Northern Thais think all southerners are ‘black-hearted’ even though Thais, and only Thais, are ‘good-hearted.’ Thais think all hill tribes are stupid, in direct proportion to the degree to which they’ve maintained their traditions, Thai traditions not on the table for discussion. Isan people are suspected Communists because of their Lao connections, and Laos themselves are the subject of much ridicule, mostly because they don’t speak proper Thai. They’re Lao, of course, so why should they? Still, much comedy is made simply by speaking Lao so that it can be understood, and laughed at, by Thais. Cambodians are held in even less esteem, though their ancestors are the progenitors of much, if not most, Thai culture. Farangs even get into the act with their belief in a ‘get-out-of-jail-free card, some sort of business card or letter of introduction that will scare the pants off any policeman and promptly accord status to the presenter. Whether there is any truth to any of this is irrelevant to me and the fact that fellow Farangs buy into such nonsense is ridiculous.

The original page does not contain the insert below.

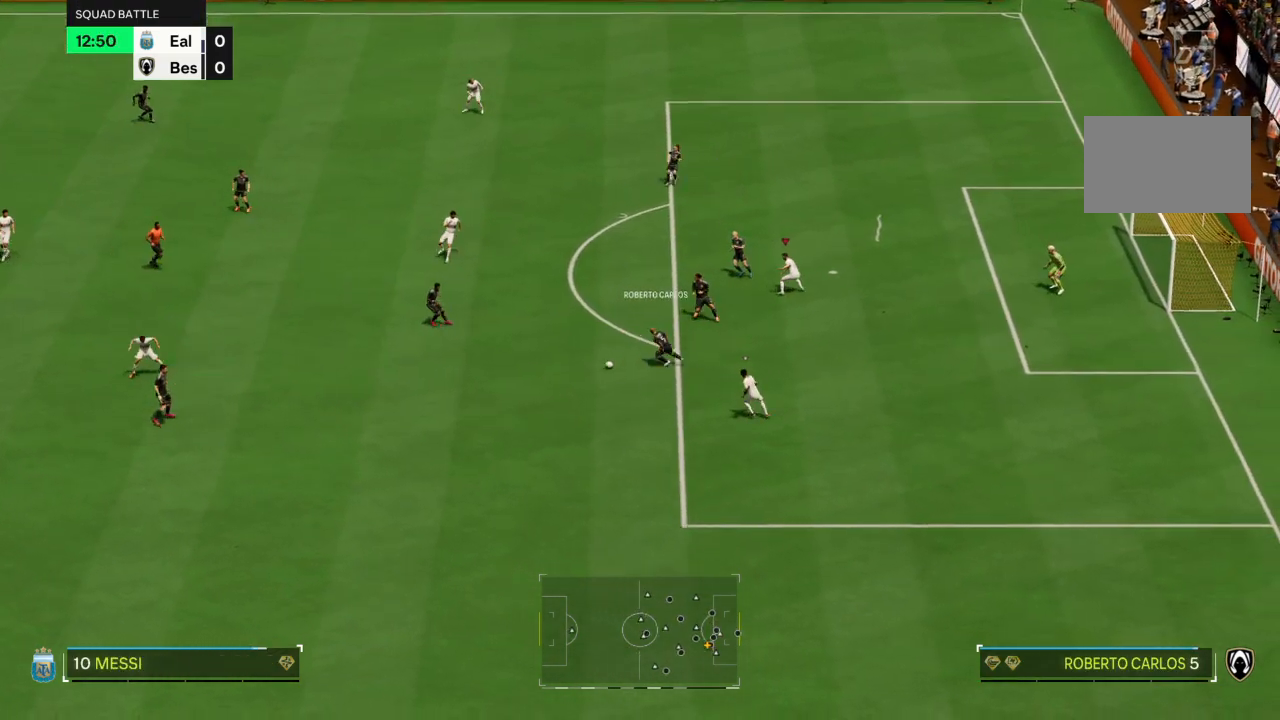
{"buttons": ["CROSS", "R2"], "left_stick": "down-left", "right_stick": "center", "events": [[166, "left_stick", "down-left"], [500, "CROSS", "down"]]}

This is NOT necessary to a successful stay in Thailand. Being respectful to your hosts is, even when they generalize you as unable eat chilies, unable to speak anything other than English, and being hung like a horse.


I used to think that unplugging appliances, especially during a rainstorm, was superstitious, but maybe not. All the TV public service ads tell you to do it, after all, and my mother-in-law assures me that TV’s blow up regularly during thunderstorms. I try to suggest that this is not likely without an outside antenna, but to no avail. But considering that electricity here is not grounded and much home-made jury-rigging goes on, she may be right. My clock gained an hour a day in one house where we lived, and I’m sure I lost a laptop to the power fairies. What else would explain the sensation of ants crawling up my legs while using my laptop in my lap, where it belongs. Rabbit-ear antennas can shock you and turning on the lights in the bedroom can send a shower of electrons across the TV screen in the other room. The healthy fear of electricity is probably a reasonable superstition.